#### Material for the task:

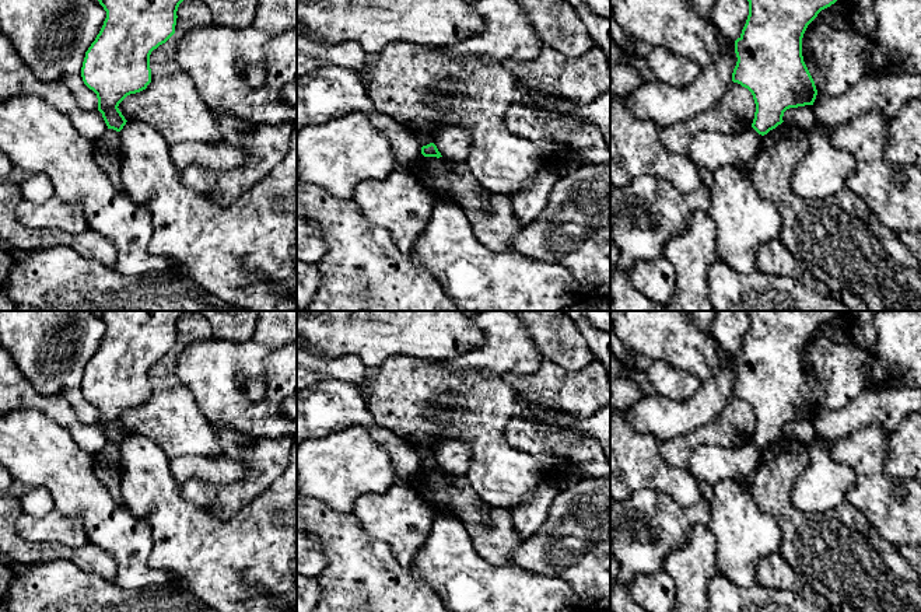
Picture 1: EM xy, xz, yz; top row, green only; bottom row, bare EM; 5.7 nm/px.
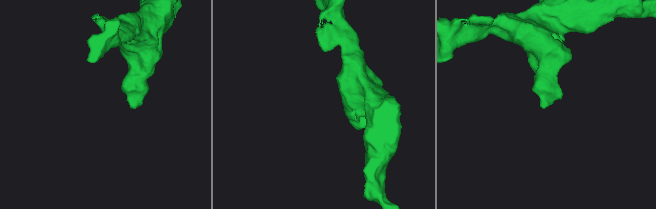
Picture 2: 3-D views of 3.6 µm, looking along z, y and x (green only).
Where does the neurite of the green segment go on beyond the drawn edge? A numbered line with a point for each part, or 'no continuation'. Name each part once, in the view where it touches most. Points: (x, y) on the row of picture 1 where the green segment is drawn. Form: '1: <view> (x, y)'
no continuation

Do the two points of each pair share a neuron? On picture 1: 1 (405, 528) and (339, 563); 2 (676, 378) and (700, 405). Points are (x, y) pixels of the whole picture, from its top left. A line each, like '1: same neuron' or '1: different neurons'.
1: different neurons
2: different neurons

#### What you should do:
After finding the line that contains "Do the two points" in the records above, copy that line and each one after it exactly, through the final line.

#### Exercise response:
Do the two points of each pair share a neuron? On picture 1: 1 (405, 528) and (339, 563); 2 (676, 378) and (700, 405). Points are (x, y) pixels of the whole picture, from its top left. A line each, like '1: same neuron' or '1: different neurons'.
1: different neurons
2: different neurons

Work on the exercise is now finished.